[The Two Admirals by J. Fenimore Cooper]@TWC D-Link book
The Two Admirals

CHAPTER V
14/19

This gentleman held a secret conference with another person of the same way of thinking as himself; and there was so much running and sending of messages, that I could not avoid suspecting something was in the wind.

Going to the stable to look after Sir Wycherly's hunter, for I knew how much he values the animal, I found one of the stranger's servants in discourse with the ostler.

The latter told me, when the chaise had gone, that great tidings had reached Exeter, before the travellers quitted the town.

These tidings he described as news that 'Charley was no longer over the water.' It was useless, Sir Gervaise, to question one so stupid; and, at the inn, though all observed the manner of the traveller and his visiter, no one could tell me any thing positive.

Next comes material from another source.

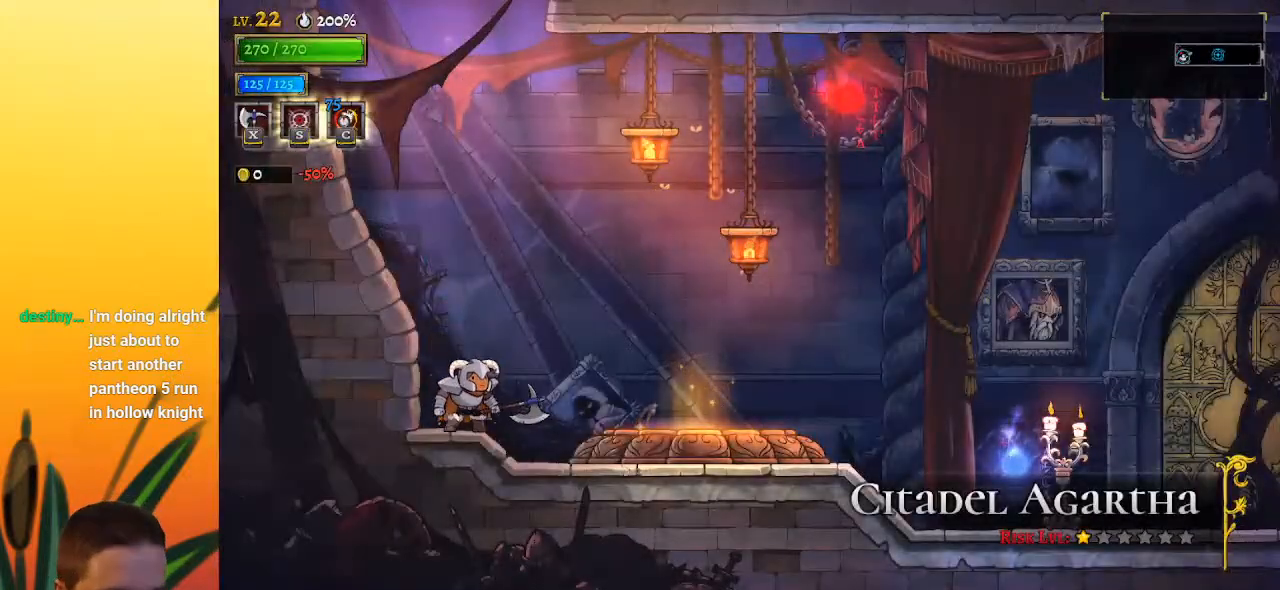
Gameplay with keyboard; each line is a JSON object with the keys held at the frame after it. "events" lists presses ("down") and releases ("up") of "a", "c", "d", "down", "left", "right", "s", "up", "x" and "z" between this image and that frame as [ms after this image, input, new state], when the widget could be followed in between. No other keys are recorded. Mouse input is not recorded.
{"keys": ["right"], "events": [[183, "right", "down"]]}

Under the circumstances, therefore, I threw myself into the return chaise, and went as far as Fowey, where I met the important intelligence that Prince Charles has actually landed, and is at this moment up, in Scotland!" "The Pretender is then really once more among us!" exclaimed Sir Gervaise, like one who had half suspected the truth.
"Not the Pretender, Sir Gervaise, as I understand the news; but his young son, Prince Charles Edward, one much more likely to give the kingdom trouble.